Bagi Vanda, dongeng memiliki satu kekuatan yang besar. Dongeng adalah alat. Berbeda dengan nasihat langsung yang kadang justru ditolak anak-anak. Dongeng, menurut Vanda, alat untuk memberi nilai-nilai melalui alam bawah sadar anak-anak. Melalui tokoh, alur dan latar cerita, nilai-nilai itu ditaburkan dalam diri anak. Lewat dongeng, anak-anak akan lebih dapat memahami nilai-nilai tersebut. Tidak hanya itu. Dongeng juga dapat disisipi ilmu pengetahuan atau pemecahan masalah. “Dalam dongeng kan kadang ada masalah-masalah, apalagi jika ceritanya tentang kehidupan yang dekat dengan anak-anak. Dari situ orangtua dapat membantu anak untuk belajar mengatasi masalah,” papar Vanda.
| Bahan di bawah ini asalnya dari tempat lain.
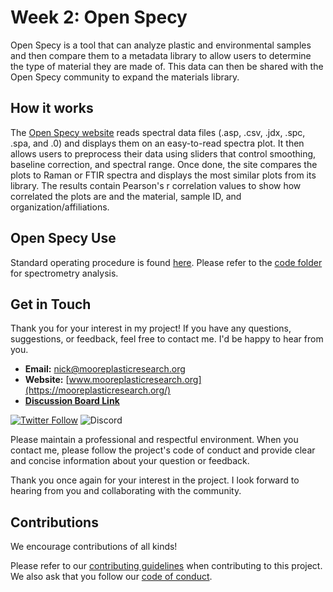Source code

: # Week 2: Open Specy
Open Specy is a tool that can analyze plastic and environmental samples and then compare them to a metadata library to allow users to determine the type of material they are made of. This data can then be shared with the Open Specy community to expand the materials library.  


## How it works
The [Open Specy website](https://openanalysis.org/openspecy/) reads spectral data files (.asp, .csv, .jdx, .spc, .spa, and .0) and displays them on an easy-to-read spectra plot. It then allows users to preprocess their data using sliders that control smoothing, baseline correction, and spectral range. Once done, the site compares the plots to Raman or FTIR spectra and displays the most similar plots from its library. The results contain Pearson's r correlation values to show how correlated the plots are and the material, sample ID, and organization/affiliations. 

## Open Specy Use
Standard operating procedure is found [here](https://htmlpreview.github.io/?https://github.com/wincowgerDEV/OpenSpecy-package/blob/main/vignettes/sop.html). Please refer to the [code folder](https://github.com/nickleong20/Week2_OpenSpecy/tree/main/Code) for spectrometry analysis.

## Get in Touch

Thank you for your interest in my project! If you have any questions, suggestions, or feedback, feel free to contact me. I'd be happy to hear from you.

- **Email:** [nick@mooreplasticresearch.org](mailto:nick@mooreplasticresearch.org)
- **Website:** [www.mooreplasticresearch.org](https://mooreplasticresearch.org/)
- [**Discussion Board Link**](https://github.com/nickleong20/Week2_OpenSpecy/discussions/1)
  
[![Twitter Follow](https://img.shields.io/twitter/follow/MoorePlasticRes?style=social)](https://twitter.com/MoorePlasticRes)
![Discord](https://img.shields.io/badge/Discord-Placeholder-7289DA?logo=discord&logoColor=white)





Please maintain a professional and respectful environment. When you contact me, please follow the project's code of conduct and provide clear and concise information about your question or feedback. 

Thank you once again for your interest in the project. I look forward to hearing from you and collaborating with the community.

## Contributions
We encourage contributions of all kinds!

Please refer to our [contributing guidelines](https://github.com/nickleong20/Week2_OpenSpecy/blob/main/CONTRIBUTING.md) when contributing to this project. We also ask that you follow our [code of conduct]().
Menurut Vanda, dongeng atau cerita untuk anak-anak yang baik, tidak memiliki kesan menggurui. Anak-anaklah yang akan mengambil kesimpulan sendiri atas cerita itu. Memang, kadang anak agak sulit menangkap makna dari cerita itu. “Tapi, biarlah anak menyimpannya dalam alam bawah sadarnya. Saya yakin, kelak anak akan mengerti makna dari cerita itu,” tambah ibu yang saban malam mendongengi ketiga anaknya ini.
Dan, malam makin gelap. Pembicaraan pun harus disudahi. Vanda mesti bergegas pulang. Ketiga anaknya pasti sudah menunggu di peraduan keluarga. Menanti kehangatan dongeng-dongeng pengantar tidur yang mengalir dari hati sang ibu.